Il y a des journées où la crypto ne chute pas seulement en prix : elle change d’humeur. Les ETF spot Bitcoin et Ethereum aux États-Unis ont subi l’un des pires retraits combinés. Presque 1 milliard de dollars retiré en une seule séance. C’est brutal, et surtout très parlant : quand la volatilité monte et que les bougies rouges s’allongent, les institutions ne “rêvent” pas… elles coupent.
En bref :
- Le 29 janvier, les ETF spot Bitcoin et Ethereum ont enregistré près d’1 milliard de dollars de retraits, signe d’une purge institutionnelle.
- Avec un BTC tombé vers 81 000 $ et un ETH en baisse d’environ 6 %, les sorties ressemblent à une réduction de risque, pas à un simple rééquilibrage.
- Les plus gros fonds (IBIT, FBTC, ETHA, FETH) ont concentré l’hémorragie, tandis que le contexte macro et la liquidité rendent les ETF utiles comme “thermomètre” du marché.
Le signal des sorties : une purge institutionnelle, pas une simple rotation
D’après les données relayées, les ETF Bitcoin ont vu 817,9 M$ sortir le 29 janvier, plus forte fuite depuis le 20 novembre. Les ETF Ethereum ont suivi avec 155,6 M$ de retraits. Additionnez, et vous obtenez ce chiffre rond qui claque : près d’1 milliard. Et cette mécanique des flux, justement, ravive le débat sur l’impact réel des ETF sur le marché, certains y voyant même un risque structurel, comme le suggère cet angle sur les ETF et la menace qu’ils feraient peser sur le Bitcoin.
Ce qui rend l’épisode intéressant, c’est la dynamique : on ne parle pas d’un petit ajustement de portefeuille. On parle d’un geste collectif, synchronisé, déclenché par un contexte où les prix baissent et la volatilité s’énerve. Quand ces deux ingrédients se rencontrent, les desks institutionnels pensent d’abord en termes de contrôle du risque.
Et le marché n’a pas soufflé dans le même sens. Bitcoin est passé sous 85 000 $, a glissé vers 81 000 $, puis a tenté un rebond autour de 83 000 $ tôt vendredi, tandis que 17 000 BTC sur les exchanges ravivaient l’idée d’une pression vendeuse qui remonte. Ethereum a, lui, lâché environ 6% sur la journée. Dans ce décor, les sorties d’ETF ressemblent moins à un “caprice” qu’à une liquidation propre : on réduit l’exposition, on coupe l’émotion.

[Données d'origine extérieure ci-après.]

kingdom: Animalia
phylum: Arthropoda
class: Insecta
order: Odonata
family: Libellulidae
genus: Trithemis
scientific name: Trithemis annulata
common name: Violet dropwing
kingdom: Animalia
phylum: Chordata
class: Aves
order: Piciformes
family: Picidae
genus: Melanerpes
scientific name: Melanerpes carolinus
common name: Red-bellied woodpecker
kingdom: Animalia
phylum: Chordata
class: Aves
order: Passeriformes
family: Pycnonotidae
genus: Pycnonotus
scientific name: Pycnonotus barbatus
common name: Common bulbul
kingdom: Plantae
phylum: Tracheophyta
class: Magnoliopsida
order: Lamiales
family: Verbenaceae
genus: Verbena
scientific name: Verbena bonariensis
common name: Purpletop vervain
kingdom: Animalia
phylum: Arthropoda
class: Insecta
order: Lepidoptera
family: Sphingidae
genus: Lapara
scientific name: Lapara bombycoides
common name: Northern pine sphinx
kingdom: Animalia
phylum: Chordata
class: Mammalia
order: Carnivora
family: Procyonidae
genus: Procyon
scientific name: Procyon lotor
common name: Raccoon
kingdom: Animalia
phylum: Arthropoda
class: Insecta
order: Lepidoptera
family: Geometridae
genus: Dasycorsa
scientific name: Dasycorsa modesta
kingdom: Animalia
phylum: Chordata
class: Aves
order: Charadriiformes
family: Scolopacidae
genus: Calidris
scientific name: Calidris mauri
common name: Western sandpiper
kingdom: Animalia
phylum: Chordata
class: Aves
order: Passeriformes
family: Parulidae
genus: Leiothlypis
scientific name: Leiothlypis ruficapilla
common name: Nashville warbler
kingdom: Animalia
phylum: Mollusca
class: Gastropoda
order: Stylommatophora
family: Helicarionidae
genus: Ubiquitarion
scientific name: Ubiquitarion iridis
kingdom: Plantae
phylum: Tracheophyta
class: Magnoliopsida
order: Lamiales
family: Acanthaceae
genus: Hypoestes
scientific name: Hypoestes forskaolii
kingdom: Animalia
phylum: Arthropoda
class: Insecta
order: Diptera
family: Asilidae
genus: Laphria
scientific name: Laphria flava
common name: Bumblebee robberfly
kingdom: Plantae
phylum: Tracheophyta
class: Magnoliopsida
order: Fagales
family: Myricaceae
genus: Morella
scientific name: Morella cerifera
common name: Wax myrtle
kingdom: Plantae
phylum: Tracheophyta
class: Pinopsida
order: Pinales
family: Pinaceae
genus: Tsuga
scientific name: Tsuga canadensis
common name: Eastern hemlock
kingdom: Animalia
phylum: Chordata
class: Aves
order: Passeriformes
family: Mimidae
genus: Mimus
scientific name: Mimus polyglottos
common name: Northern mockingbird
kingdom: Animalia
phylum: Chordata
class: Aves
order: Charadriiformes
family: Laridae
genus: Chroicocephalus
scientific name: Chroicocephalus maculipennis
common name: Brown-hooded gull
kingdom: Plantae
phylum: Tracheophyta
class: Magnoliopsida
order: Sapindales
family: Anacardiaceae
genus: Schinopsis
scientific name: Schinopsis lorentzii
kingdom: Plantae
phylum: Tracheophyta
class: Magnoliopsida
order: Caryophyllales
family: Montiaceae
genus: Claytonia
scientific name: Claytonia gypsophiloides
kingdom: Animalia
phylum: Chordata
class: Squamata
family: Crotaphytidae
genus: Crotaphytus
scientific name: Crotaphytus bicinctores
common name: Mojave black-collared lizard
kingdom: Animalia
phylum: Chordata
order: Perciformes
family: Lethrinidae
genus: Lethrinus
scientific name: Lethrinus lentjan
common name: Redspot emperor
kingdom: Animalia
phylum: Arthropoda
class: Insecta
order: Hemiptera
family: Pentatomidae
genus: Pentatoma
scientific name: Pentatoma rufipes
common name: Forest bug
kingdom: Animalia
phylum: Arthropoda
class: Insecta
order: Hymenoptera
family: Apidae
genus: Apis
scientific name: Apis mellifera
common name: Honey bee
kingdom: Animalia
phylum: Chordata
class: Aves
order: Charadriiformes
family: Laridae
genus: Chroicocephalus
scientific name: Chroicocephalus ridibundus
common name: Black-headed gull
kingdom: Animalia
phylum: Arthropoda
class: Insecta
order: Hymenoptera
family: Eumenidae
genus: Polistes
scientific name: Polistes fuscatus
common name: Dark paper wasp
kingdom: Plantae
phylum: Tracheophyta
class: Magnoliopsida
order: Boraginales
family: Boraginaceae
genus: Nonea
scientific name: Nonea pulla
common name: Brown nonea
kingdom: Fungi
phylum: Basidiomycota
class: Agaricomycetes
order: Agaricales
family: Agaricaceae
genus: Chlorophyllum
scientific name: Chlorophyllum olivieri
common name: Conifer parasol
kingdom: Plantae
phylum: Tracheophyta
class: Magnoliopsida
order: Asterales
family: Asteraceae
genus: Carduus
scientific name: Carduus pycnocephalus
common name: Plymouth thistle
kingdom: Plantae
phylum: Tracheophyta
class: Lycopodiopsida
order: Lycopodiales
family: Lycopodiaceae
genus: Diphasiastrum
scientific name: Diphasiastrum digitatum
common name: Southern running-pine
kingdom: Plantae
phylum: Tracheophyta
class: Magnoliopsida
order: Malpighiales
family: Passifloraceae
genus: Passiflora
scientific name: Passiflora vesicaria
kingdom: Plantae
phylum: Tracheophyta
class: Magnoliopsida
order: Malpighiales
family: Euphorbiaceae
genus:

Les fonds les plus touchés : quand les géants toussent, tout le secteur écoute
Au centre de la scène, les noms qui pèsent lourd. BlackRock IBIT a encaissé 317,8 M$ de sorties. Fidelity FBTC a perdu 168 M$. Côté Ethereum, BlackRock ETHA recule de 54,9 M$, et Fidelity FETH de 59,2 M$. Ce sont des montants qui ne se cachent pas dans un tableau : ils font du bruit.
Ce détail change aussi le récit côté crypto. En début janvier, le flux était plus stable, avec des entrées régulières. Ici, le basculement est net : on passe d’une logique d’accumulation à une logique de défense. Et quand les plus gros véhicules saignent en même temps, le marché comprend le message : les mains “professionnelles” ne cherchent pas un pari héroïque, elles cherchent une sortie ordonnée.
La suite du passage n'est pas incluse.